Media Molecule, LBP's original development team, hasn't done a whole lot for the PSP version. For the most part, they've just supported Sony's UK-based development team so they'd achieve their ultimate goal: creating a whole new LittleBigPlanet game for the handheld without the risk of getting it lost in translation. SCE Cambridge has indeed done an amazing job with the game, making it feel just like its big brother, but shrinking it to palm-sized entertainment.
The team had a few handicaps to overcome, starting with the smaller display. LBP was made to shine on a big HD screen, and its charming, hand-crafted vibe, as well as the incredible details and textures set this game apart from everything else out there. When you see LittleBigPlanet on the PSP, you almost want to see more. The game is still loaded with great details and textures, packed with original new levels, lots of color, and the same characters we've come to love. You can also unlock new items and bring up the Pop-It menu with the push of a button in order to customize your sackperson, and you can purchase new costumes from the PSN, just like on the PS3.
The 35+ new levels have been carefully designed and decked out with that characteristic ethnic feel that takes your imagination to exciting new worlds, and the unique menu interface couldn't be more familiar. You can also customize the levels with stickers you collect along the way, and even employ some of them to trigger chain reactions or open up new paths. Everything has been done right as far as visuals, yet you want to see everything blown up in size. It feels as if the game is facing its worst enemy: its big console counterpart. If we had nothing to compare it to, we wouldn't have these strange feelings. However, one has to get over that and realize this is one of the best-looking PSP games out there.
Something similar happens with the sound. The game sports an admirable soundtrack with songs and tunes that fit the varied themes like a glove. They are different from the PS3 version and exclusive to this game, as are the new levels. The sound effects have been borrowed from the big brother, and the original narrator, Stephen Fry, does a great job here as well. Unfortunately, despite the high-quality soundtrack we're being offered, the PSP speakers are not quite up to snuff, and even when wearing headphones, the aural experience can't quite compare.
But enough comparisons!

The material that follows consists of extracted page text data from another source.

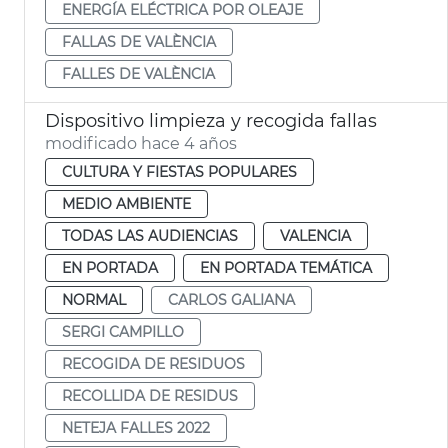
ENERGÍA ELÉCTRICA POR OLEAJE
FALLAS DE VALÈNCIA
FALLES DE VALÈNCIA
Dispositivo limpieza y recogida fallas
modificado hace 4 años
CULTURA Y FIESTAS POPULARES
MEDIO AMBIENTE
TODAS LAS AUDIENCIAS
VALENCIA
EN PORTADA
EN PORTADA TEMÁTICA
NORMAL
CARLOS GALIANA
SERGI CAMPILLO
RECOGIDA DE RESIDUOS
RECOLLIDA DE RESIDUS
NETEJA FALLES 2022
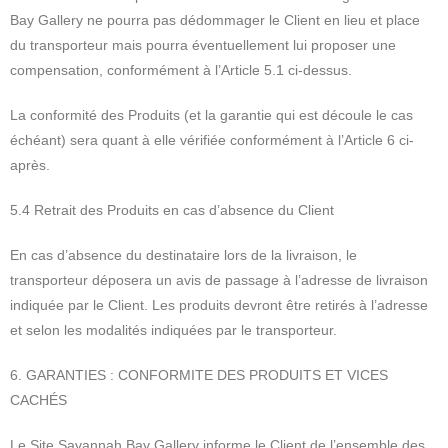
Bay Gallery ne pourra pas dédommager le Client en lieu et place
du transporteur mais pourra éventuellement lui proposer une
compensation, conformément à l’Article 5.1 ci-dessus.
La conformité des Produits (et la garantie qui est découle le cas
échéant) sera quant à elle vérifiée conformément à l’Article 6 ci-
après.
5.4 Retrait des Produits en cas d’absence du Client
En cas d’absence du destinataire lors de la livraison, le
transporteur déposera un avis de passage à l’adresse de livraison
indiquée par le Client. Les produits devront être retirés à l’adresse
et selon les modalités indiquées par le transporteur.
6. GARANTIES : CONFORMITE DES PRODUITS ET VICES
CACHÉS
Le Site Savannah Bay Gallery informe le Client de l’ensemble des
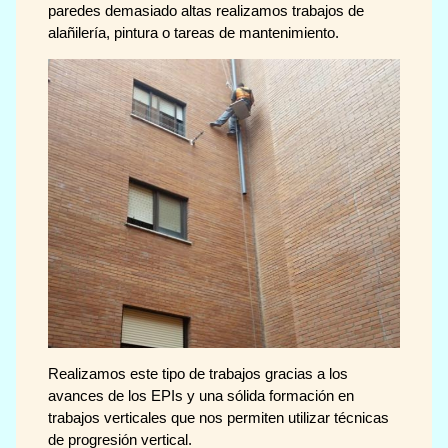
paredes demasiado altas realizamos trabajos de
alañilería, pintura o tareas de mantenimiento.
Realizamos este tipo de trabajos gracias a los
avances de los EPIs y una sólida formación en
trabajos verticales que nos permiten utilizar técnicas
de progresión vertical.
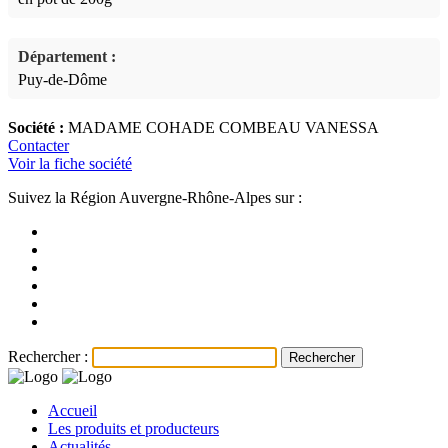
Département :
Puy-de-Dôme
Société :
MADAME COHADE COMBEAU VANESSA
Contacter
Voir la fiche société
Suivez la Région Auvergne-Rhône-Alpes sur :
Rechercher :
Accueil
Les produits et producteurs
Actualités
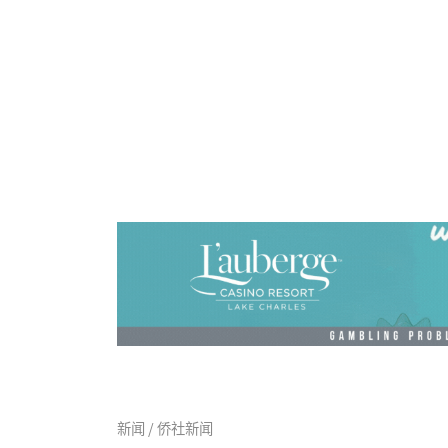
新闻 / 侨社新闻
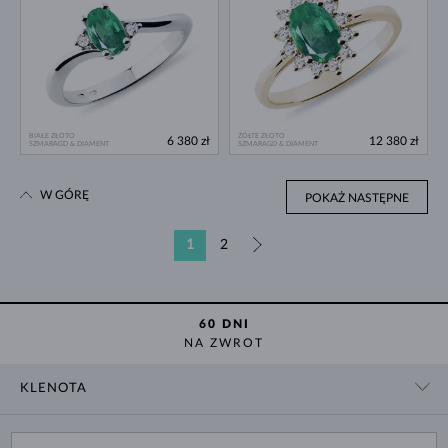
BIAŁE ZŁOTO
ŻÓŁTE ZŁOTO
6 380 zł
12 380 zł
SZMARAGD & DIAMENT
SZMARAGD & DIAMENT
W GÓRĘ
POKAŻ NASTĘPNE
1
2
»
60 DNI
NA ZWROT
KLENOTA
KONTAKT
ZAKUPY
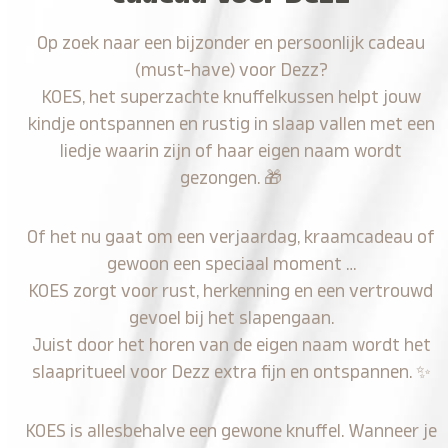
Op zoek naar een bijzonder en persoonlijk cadeau
(must-have) voor Dezz?
KOES, het superzachte knuffelkussen helpt jouw
kindje ontspannen en rustig in slaap vallen met een
liedje waarin zijn of haar eigen naam wordt
gezongen.
🎁
Of het nu gaat om een verjaardag, kraamcadeau of
gewoon een speciaal moment …
KOES zorgt voor rust, herkenning en een vertrouwd
gevoel bij het slapengaan.
Juist door het horen van de eigen naam wordt het
slaapritueel voor Dezz extra fijn en ontspannen.
✨
KOES is allesbehalve een gewone knuffel. Wanneer je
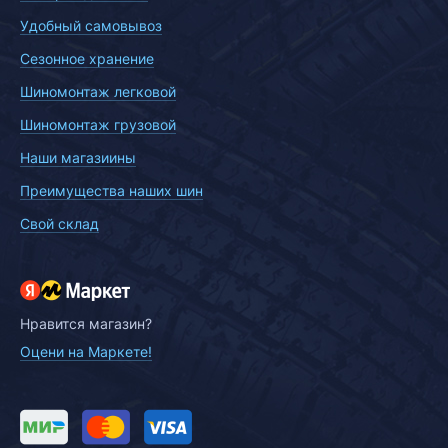
Удобный самовывоз
Сезонное хранение
Шиномонтаж легковой
Шиномонтаж грузовой
Наши магазиины
Преимущества наших шин
Свой склад
Нравится магазин?
Оцени на Маркете!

All I'm trying to say is that previous LittleBigPlanet fans may feel a bit out of place with this portable version at first, though the wonderful and equally engaging new levels will soon do their job of getting you hooked. The game takes you to seven new locations, from the virgin lands of Australia to China, Egypt, Switzerland, and beyond. The charming new levels have all been designed from scratch, made to fit the typical LBP platforming style, and they're filled with accessible physics-based puzzles that let you advance through the game with just the right amount of effort. Everything is very original and intuitive, and whether you're trying to reach a switch, escape from a dragon, or climb a mountain of disappearing blocks, no one should worry about too much challenge; everything's doable with a little bit of practice.